Hello Community!
I was trying to extract string between parenthesis and using regular expression. I was able to extract the first occurrence, but want all the values if multiple parenthesis exists.
data have;
infile datalines truncover;
length char_var $100.;
input char_var $1-100;
if _n_=1 then do;
retain re;
re = prxparse('/\(([^()]*)\)/'); /* How to define my pattern here?*/
if missing(re) then do;
putlog 'ERROR: regex is malformed';
stop;
end;
end;
if prxmatch(re,char_var) then do;
char_var_new = prxchange('s/\(([^\)]+)\)//i',-1,char_var); /* I want all the values that were removed here */
code1 = prxposn( re, 1, char_var);
code2 = prxposn( re, 2, char_var);
/* call prxposn( re, 1, endgstart, endglen);*/
/* code = substr(char_var,endgstart,endglen);*/
output;
end;
datalines;
1111, 2222 (0000)
1111 (11, 22, 33, 44)
90658
11(00),33(111)
;
run;
Below code should give you the idea.
The RegEx uses a positive look behind and look ahead (highligted).

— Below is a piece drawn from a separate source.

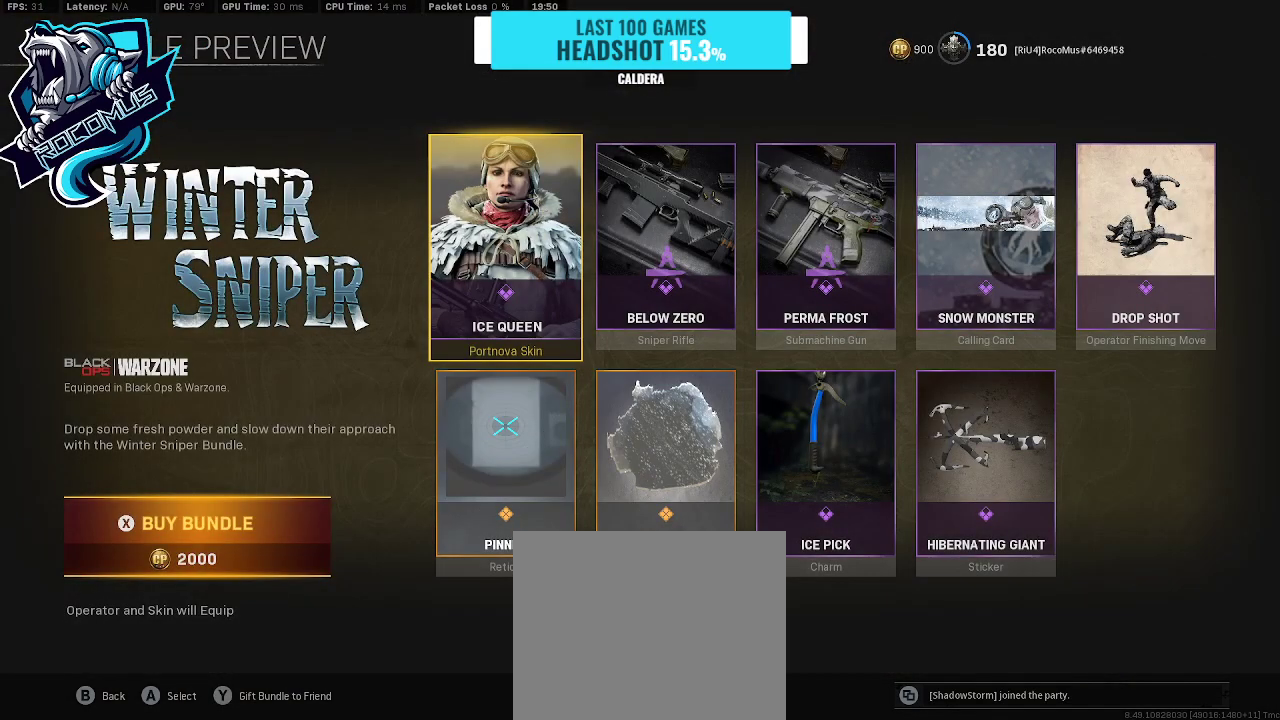
{"buttons": [], "left_stick": "center", "right_stick": "center", "events": []}
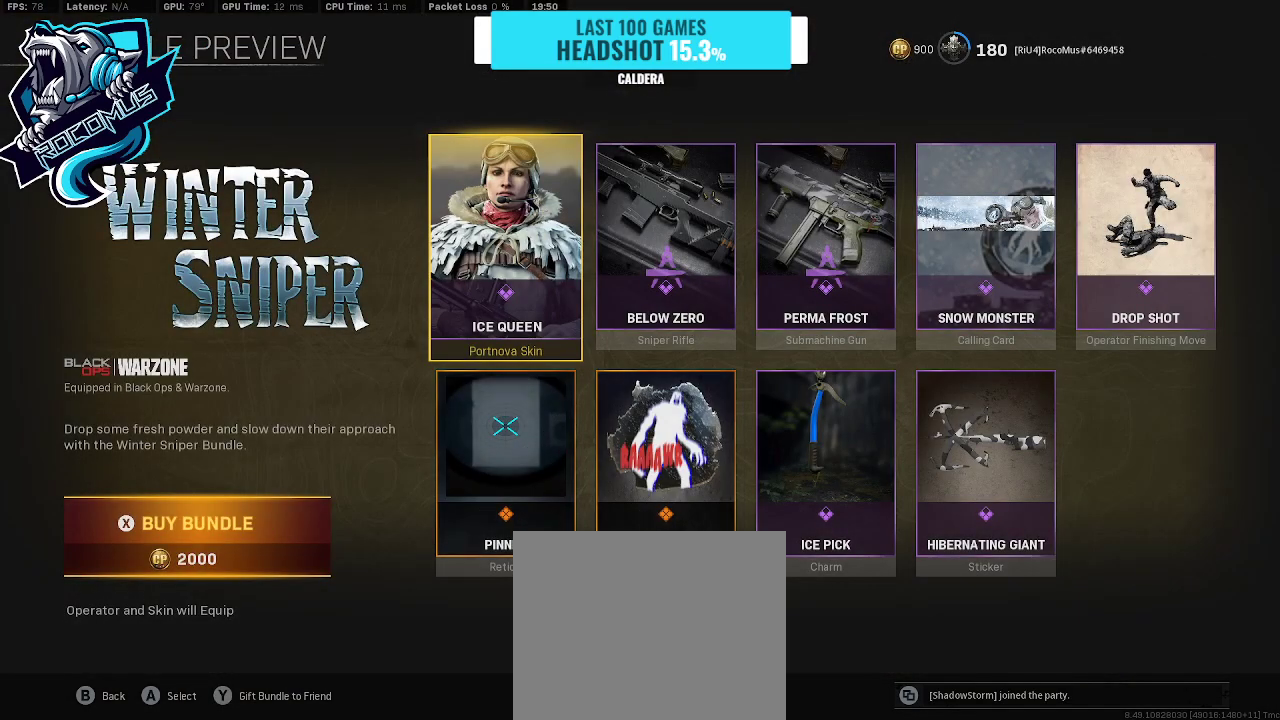
{"buttons": [], "left_stick": "center", "right_stick": "center", "events": [[167, "CIRCLE", "down"], [300, "CIRCLE", "up"]]}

You don't need an _n_=1 clause for the prxparse() bit. SAS will compile the RegEx only once also if using syntax as below.
data have;
infile datalines truncover;
length char_var $100.;
input char_var $1-100;
datalines;
1111, 2222 (0000)
1111 (11, 22, 33, 44)
90658
11(00),33(111)
;
data want;
_inrowId=_n_;
set have;
_prxid = prxparse('/(?<=\().+?(?=\))/oi');
_start = 1;
_stop = length(char_var);
/* Use PRXNEXT to find the first instance of the pattern, */
/* then use DO WHILE to find all further instances. */
/* PRXNEXT changes the _start parameter so that searching */
/* begins again after the last match. */
call prxnext(_prxid, _start, _stop, char_var, _pos, _len);
if _pos<=0 then output;
else do while (_pos > 0);
found = substr(char_var, _pos, _len);
put found= _pos= _len=;
output;
call prxnext(_prxid, _start, _stop, char_var, _pos, _len);
end;
run;
proc print data=want;
run;
Like this?
re = prxparse('/ \( ( [^()]+ ) \) .*? ( \( ( [^()]+ ) \) )? /x');
code1 = prxposn( re, 1, char_var);
code2 = prxposn( re, 3, char_var);
or
re = prxparse('/ \( ( [^()]+ ) \) .*? (?: \( ( [^()]+ ) \) )? /x');
code1 = prxposn( re, 1, char_var);
code2 = prxposn( re, 2, char_var);
Below code should give you the idea.
The RegEx uses a positive look behind and look ahead (highligted).
You don't need an _n_=1 clause for the prxparse() bit. SAS will compile the RegEx only once also if using syntax as below.
data have;
infile datalines truncover;
length char_var $100.;
input char_var $1-100;
datalines;
1111, 2222 (0000)
1111 (11, 22, 33, 44)
90658
11(00),33(111)
;
data want;
_inrowId=_n_;
set have;
_prxid = prxparse('/(?<=\().+?(?=\))/oi');
_start = 1;
_stop = length(char_var);
/* Use PRXNEXT to find the first instance of the pattern, */
/* then use DO WHILE to find all further instances. */
/* PRXNEXT changes the _start parameter so that searching */
/* begins again after the last match. */
call prxnext(_prxid, _start, _stop, char_var, _pos, _len);
if _pos<=0 then output;
else do while (_pos > 0);
found = substr(char_var, _pos, _len);
put found= _pos= _len=;
output;
call prxnext(_prxid, _start, _stop, char_var, _pos, _len);
end;
run;
proc print data=want;
run;
Sir @Patrick Neatest by virtue of solution,comments and approach. Most will/should understand the exquisite algo-rhythm of yours. Priceless. Thank you 1E6
PS I really do like the O modifer forcing to compile only once
The O modifier is unnecessary in this case anyway. It only matters when the RX string contains variables, if the string is a constant, the expression is compiled only once.
@s_lassen wrote:
The O modifier is unnecessary in this case anyway. It only matters when the RX string contains variables, if the string is a constant, the expression is compiled only once.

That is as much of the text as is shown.